10-4. Good advice, I will use it. :thumbsup:


----------



## thedoc (Oct 15, 2015)

redman88 said:


> Oh I do include the kids. But this track needs to clean and maybe painted before I let two of the kids see it. I don't want to cause them any heartache. As they have been removed from the home this track was in previously


Of course I don't know what the situation was with the kids in that house, but you might consider that the trains were associated with some good memories for the kids.


----------



## redman88 (Nov 25, 2015)

True and they hadn't had any problems with my sons wooden train cars. But they have only been the house a few days. And the sound of an HO train running is different then just seeing track or wooden train cars.
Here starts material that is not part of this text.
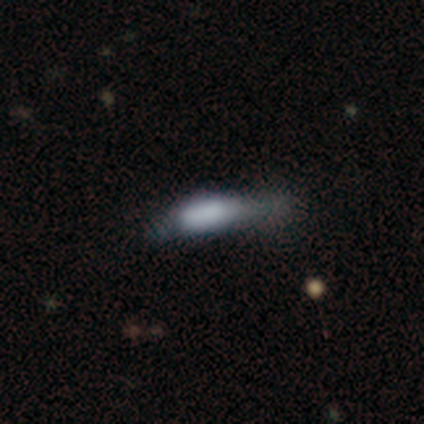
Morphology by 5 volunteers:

I just want to make sure the association is less.


----------



## traction fan (Oct 5, 2014)

*Careful*



RonthePirate said:


> Uh-oh..........I was using steel wool to clean off my 027 pieces. Maybe I'm lucky, they haven't been secured to a layout yet.
> So I can take an air hose and blow out anything that may be in there.
> Never thought of that, glad I read your thread, redman.
> 
> ...


 Ron;

If you have a shop vac, I would recommend using that instead of an air hose. It would be better to corral, and get rid of any steel wool slivers; rather than just blowing them all over.
If there around then sooner or later they will end up in someone's bare foot, or worse get blown into someone's eye. They may also make it back to the layout and be pulled into the motor of a loco, by the motor's magnets.(very bad for the motor)
If there isn't a shop vac available, running a strong magnet around the layout will pick up most of it. Some modelers routinely run a car with a magnet under it to catch any metal parts, spikes, track nails, etc. that make it onto the track.
To get the abrasive cleaning of steel wool; without the steel, (and its attendant problems)
you can use 3M scotch brite pads. Any plastic fibers that rub off would be harmless.
Rubbing alcohol is fine. It won't hurt anything. I also use LPS-! to clean track and help keep it clean. It leaves behind a thin layer of conductive film that helps trains run better, and resists oxidation.

 Traction Fan


----------